Thursday, April 5, 2012

ASN Weighs In on Overutilization and the Choosing Wisely Campaign

An initiative of the ABIM Foundation, Choosing Wisely is focused on encouraging physicians, patients and other health care stakeholders to think and talk about medical tests and procedures that may be unnecessary, and in some instances can cause harm.

To spark these conversations, nine specialty societies created lists of "Five Things Physicians and Patients Should Question" — evidence-based recommendations that should be discussed to help make wise decisions about the most appropriate care based on a patients’ individual situation.

American Society of Nephrology's Contribution

Top 5 List

1. Don't perform routine cancer screening for dialysis patients with limited life expectancies without signs or symptoms unless they are transplant candidates. This includes mammography, colonoscopy, PSA testing, and pap smears. It is neither cost-effective nor does it improve survival.

2. Don't administer erythropoiesis-stimulating agents to chronic kidney disease patients with hemoglobin levels greater than or equal to 10 g/dl without symptoms of anemia. ESAs have no survival or cardiovascular disease benefit and may be harmful. They should be used to maintain hemoglobin at lowest levels that minimize need for transfusion.

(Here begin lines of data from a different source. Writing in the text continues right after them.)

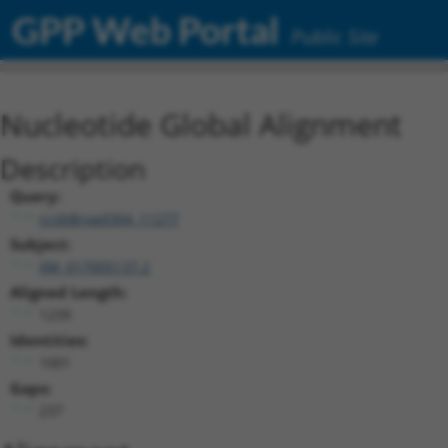
GPP Web Portal
Public Site
Nucleotide Global Alignment
Description
Query:
ccsbBroad304_11277
Subject:
XM_017005137.2
Aligned Length:
1239
Identities:
1001
Gaps:
237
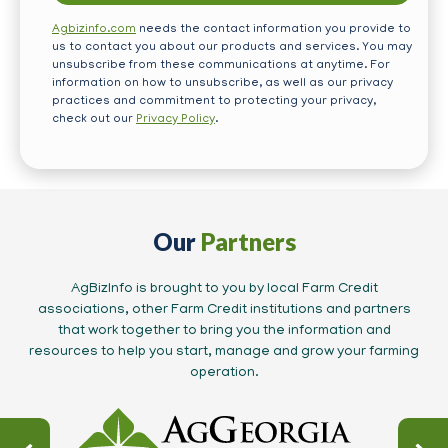
Agbizinfo.com
needs the contact information you provide to
us to contact you about our products and services. You may
unsubscribe from these communications at anytime. For
information on how to unsubscribe, as well as our privacy
practices and commitment to protecting your privacy,
check out our
Privacy Policy
.
Our
Partners
AgBizInfo is brought to you by local Farm Credit
associations, other Farm Credit institutions and partners
that work together to bring you the information and
resources to help you start, manage and grow your farming
operation.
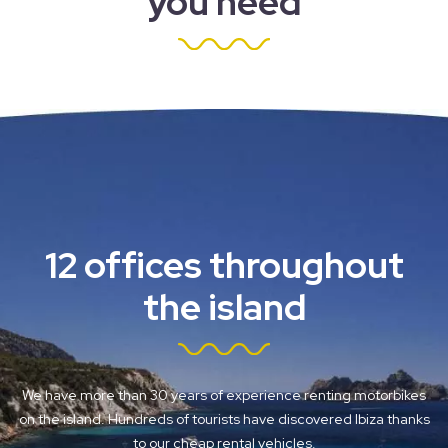
you need
12 offices throughout
the island
We have more than 30 years of experience renting motorbikes
on the island. Hundreds of tourists have discovered Ibiza thanks
to our cheap rental vehicles.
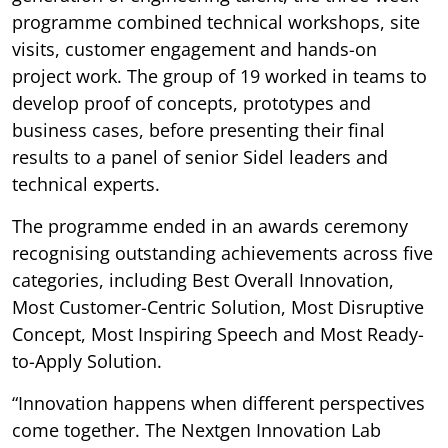
programme combined technical workshops, site
visits, customer engagement and hands-on
project work. The group of 19 worked in teams to
develop proof of concepts, prototypes and
business cases, before presenting their final
results to a panel of senior Sidel leaders and
technical experts.
The programme ended in an awards ceremony
recognising outstanding achievements across five
categories, including Best Overall Innovation,
Most Customer-Centric Solution, Most Disruptive
Concept, Most Inspiring Speech and Most Ready-
to-Apply Solution.
“Innovation happens when different perspectives
come together. The Nextgen Innovation Lab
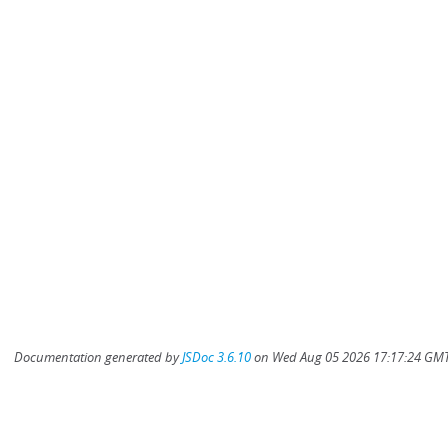
Documentation generated by
JSDoc 3.6.10
on Wed Aug 05 2026 17:17:24 GMT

3. Avoid nonsteroidal anti-inflammatory drugs in people with hypertension or heart failure or chronic kidney disease of all causes, including diabetes. This can elevate blood pressure, make antihypertensive drugs less effective, cause fluid retention and worsen kidney function. Acetaminophen, tramadol, or short-term narcotic analgesics may be safer.

4. Don't place peripherally inserted central catheters in stage III-V chronic kidney disease patients without consulting nephrology. Excessive venous puncture damages veins. PICC lines and subclavian vein puncture can cause venous thrombosis and central vein stenosis.

5. Don't initiate chronic dialysis without ensuring a shared decision-making process between patients, families, and physicians. Limited observational data suggest survival may not differ for older adults with multiple co-morbidities who initiate chronic dialysis versus those who manage their disease conservatively.